(Exercise directions)
Please reproduce word for word the passage of the school tax opinion that begins with "The principal question" and ends after "10018, 10019, 10020.".

(Source document)
This is an appeal from a judgment in favor of John R. Ranson, Collector of the Revenue of Jackson County, for an unpaid balance of school taxes amounting to $61,885.62, alleged to be due him for the year 1929 in his answer and cross-petition filed in an injunction suit prosecuted by Kansas City Public Service Company, appellant herein. This company is a corporation organized under the laws of Missouri relating to street railroads, and owns and operates a street railway system in Jackson County, Missouri, in which county the cities of Kansas City and Independence are located.
The principal question in the case is the rate of levy for school taxes properly applicable to appellant's property used in or incident to the operation of its street railroad, and returned to, assessed, apportioned and certified by the state tax authorities. Appellant's property not used in or incident to such operation was assessed separately by the local tax authorities and is not involved in this case.
The statute primarily involved is an Act of the General Assembly, approved March 11, 1897 (Laws 1897, p. 215), which was construed in the case of State ex rel. Gottlieb, Collector, v. Metropolitan Street Railway Company, 161 Mo. 188, 61 S.W. 603, and is now embodied in Revised Statutes 1929 as Sections 10018, 10019, 10020.
The property here in question is located in four school districts in Jackson County and school taxes thereon were levied as follows: On the property alleged to be apportioned to the Kansas City School District, at the local rate for that district of $1.15 per $100 valuation; on the property alleged to be apportioned to the Independence School District, at the local rate for that district of $1.61 per $100 valuation; on the property alleged to be apportioned to the Washington and Westport school districts, at the average rate of all the school districts (86 in number) in Jackson County of $.6336 per $100 valuation — resulting in an aggregate school tax levy against appellant's said property of $137,982.41. Appellant tendered to respondent school taxes upon its said property in Jackson County levied at said average rate of $.6336 per $100 valuation, aggregating $76,096.79, as the amount of school taxes properly due under said Act of 1897.

Collected data
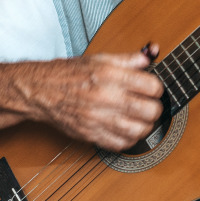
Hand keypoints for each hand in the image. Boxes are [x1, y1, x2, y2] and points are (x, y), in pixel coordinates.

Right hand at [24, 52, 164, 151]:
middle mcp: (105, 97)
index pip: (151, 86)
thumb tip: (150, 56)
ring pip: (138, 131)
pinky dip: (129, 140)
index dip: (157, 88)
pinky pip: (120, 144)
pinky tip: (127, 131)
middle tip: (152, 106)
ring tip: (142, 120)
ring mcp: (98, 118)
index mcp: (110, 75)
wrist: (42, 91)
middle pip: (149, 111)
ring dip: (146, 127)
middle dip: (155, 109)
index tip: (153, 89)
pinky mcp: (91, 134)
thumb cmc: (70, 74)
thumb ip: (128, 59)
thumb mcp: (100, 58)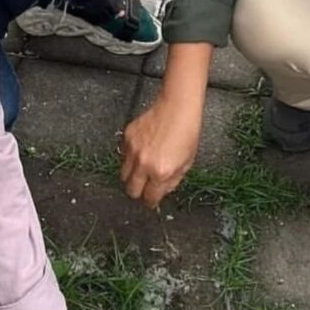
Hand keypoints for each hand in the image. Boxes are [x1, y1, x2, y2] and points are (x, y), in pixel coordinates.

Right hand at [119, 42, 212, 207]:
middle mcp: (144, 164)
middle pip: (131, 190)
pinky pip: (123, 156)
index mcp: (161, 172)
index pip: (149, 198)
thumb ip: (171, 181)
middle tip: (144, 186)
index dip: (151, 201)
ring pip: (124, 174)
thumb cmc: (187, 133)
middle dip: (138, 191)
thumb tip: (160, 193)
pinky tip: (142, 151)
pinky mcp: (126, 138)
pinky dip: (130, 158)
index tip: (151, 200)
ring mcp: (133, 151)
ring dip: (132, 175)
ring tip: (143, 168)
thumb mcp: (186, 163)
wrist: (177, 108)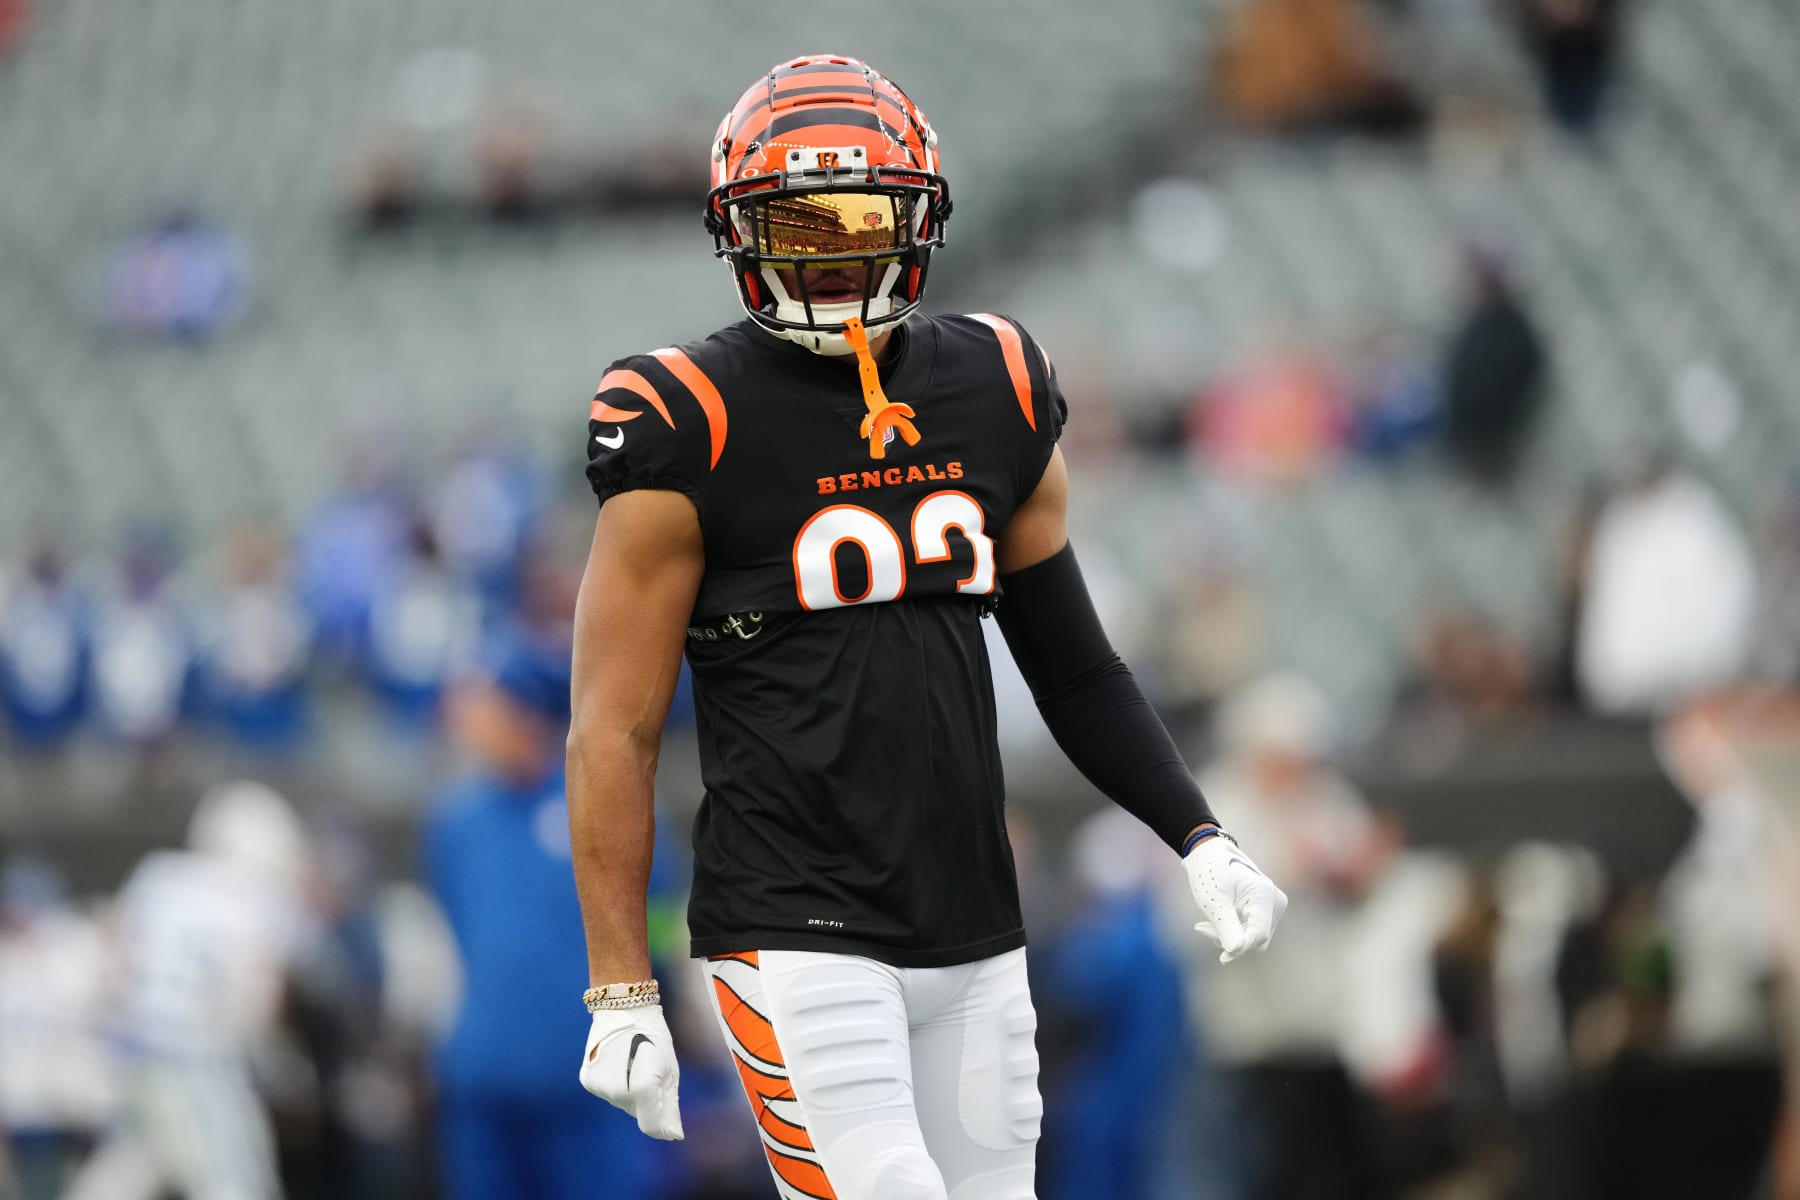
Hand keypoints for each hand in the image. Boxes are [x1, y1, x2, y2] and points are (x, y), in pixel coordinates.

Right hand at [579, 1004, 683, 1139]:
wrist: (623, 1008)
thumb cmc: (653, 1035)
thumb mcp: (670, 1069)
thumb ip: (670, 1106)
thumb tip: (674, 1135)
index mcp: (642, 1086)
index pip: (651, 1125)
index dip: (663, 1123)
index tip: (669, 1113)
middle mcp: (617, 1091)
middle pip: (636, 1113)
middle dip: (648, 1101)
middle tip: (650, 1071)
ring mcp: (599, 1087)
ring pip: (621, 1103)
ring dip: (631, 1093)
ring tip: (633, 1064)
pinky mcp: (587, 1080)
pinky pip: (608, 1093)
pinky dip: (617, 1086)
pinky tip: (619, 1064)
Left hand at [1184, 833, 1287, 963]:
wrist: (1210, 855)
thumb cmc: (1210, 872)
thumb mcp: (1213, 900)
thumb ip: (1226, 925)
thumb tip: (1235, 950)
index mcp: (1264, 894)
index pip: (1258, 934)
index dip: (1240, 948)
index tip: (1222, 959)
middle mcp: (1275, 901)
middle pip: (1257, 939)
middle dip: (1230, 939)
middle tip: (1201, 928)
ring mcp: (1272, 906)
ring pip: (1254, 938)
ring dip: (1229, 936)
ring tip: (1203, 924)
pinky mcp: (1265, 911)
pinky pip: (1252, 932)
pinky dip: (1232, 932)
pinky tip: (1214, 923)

(Answer space)
The principal question in the case is the rate of levy for school taxes properly applicable to appellant's property used in or incident to the operation of its street railroad, and returned to, assessed, apportioned and certified by the state tax authorities. Appellant's property not used in or incident to such operation was assessed separately by the local tax authorities and is not involved in this case.
The statute primarily involved is an Act of the General Assembly, approved March 11, 1897 (Laws 1897, p. 215), which was construed in the case of State ex rel. Gottlieb, Collector, v. Metropolitan Street Railway Company, 161 Mo. 188, 61 S.W. 603, and is now embodied in Revised Statutes 1929 as Sections 10018, 10019, 10020.